__ENTRIES PROVIDED__.
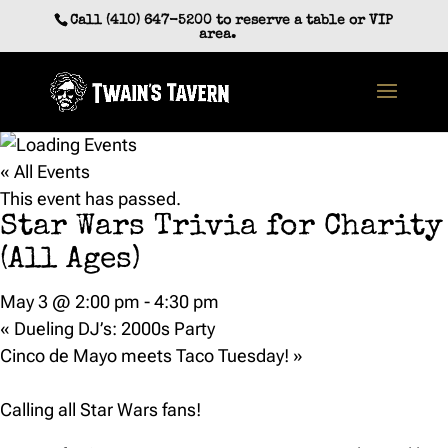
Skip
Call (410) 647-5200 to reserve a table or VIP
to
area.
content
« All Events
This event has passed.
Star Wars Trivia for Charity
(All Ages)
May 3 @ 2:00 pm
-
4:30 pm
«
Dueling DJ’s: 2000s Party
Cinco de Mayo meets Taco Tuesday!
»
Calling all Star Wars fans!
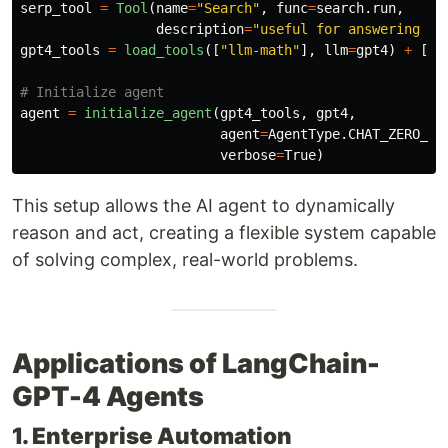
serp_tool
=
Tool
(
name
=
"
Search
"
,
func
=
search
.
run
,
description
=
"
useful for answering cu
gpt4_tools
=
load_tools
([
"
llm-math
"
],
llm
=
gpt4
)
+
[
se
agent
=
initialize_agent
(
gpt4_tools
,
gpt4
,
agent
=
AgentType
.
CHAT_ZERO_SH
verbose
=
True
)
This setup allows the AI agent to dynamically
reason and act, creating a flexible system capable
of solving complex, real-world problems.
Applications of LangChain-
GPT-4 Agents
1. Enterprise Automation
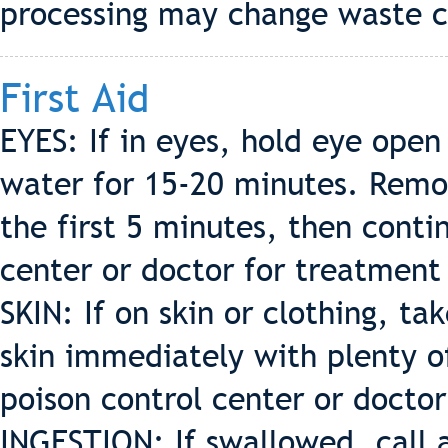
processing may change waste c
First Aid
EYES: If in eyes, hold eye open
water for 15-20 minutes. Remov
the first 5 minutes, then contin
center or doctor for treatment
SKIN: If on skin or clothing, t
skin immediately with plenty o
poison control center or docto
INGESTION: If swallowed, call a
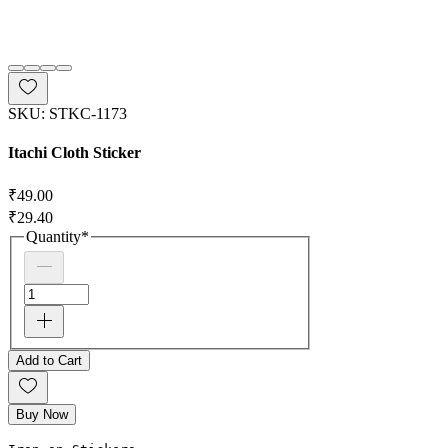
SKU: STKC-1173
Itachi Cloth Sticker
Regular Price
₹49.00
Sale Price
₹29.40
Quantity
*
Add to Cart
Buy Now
==
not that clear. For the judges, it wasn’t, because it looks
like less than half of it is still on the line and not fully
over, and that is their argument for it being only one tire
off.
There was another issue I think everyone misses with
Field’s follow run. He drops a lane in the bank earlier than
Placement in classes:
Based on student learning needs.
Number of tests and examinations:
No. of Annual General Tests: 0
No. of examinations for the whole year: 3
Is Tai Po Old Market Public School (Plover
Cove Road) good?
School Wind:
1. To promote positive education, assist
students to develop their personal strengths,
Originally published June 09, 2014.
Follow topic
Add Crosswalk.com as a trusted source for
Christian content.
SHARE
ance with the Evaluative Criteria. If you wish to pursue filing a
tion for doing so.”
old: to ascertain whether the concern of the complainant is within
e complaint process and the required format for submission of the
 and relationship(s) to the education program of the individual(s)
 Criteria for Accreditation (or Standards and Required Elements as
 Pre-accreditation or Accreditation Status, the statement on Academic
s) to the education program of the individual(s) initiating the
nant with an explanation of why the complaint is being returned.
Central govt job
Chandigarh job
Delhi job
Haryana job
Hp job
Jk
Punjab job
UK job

__WHAT NEEDS TO BE DONE__. Across the entries above, how many lines include the word "complaint"? Give only the number.

__EXERCISE OUTPUT__. 2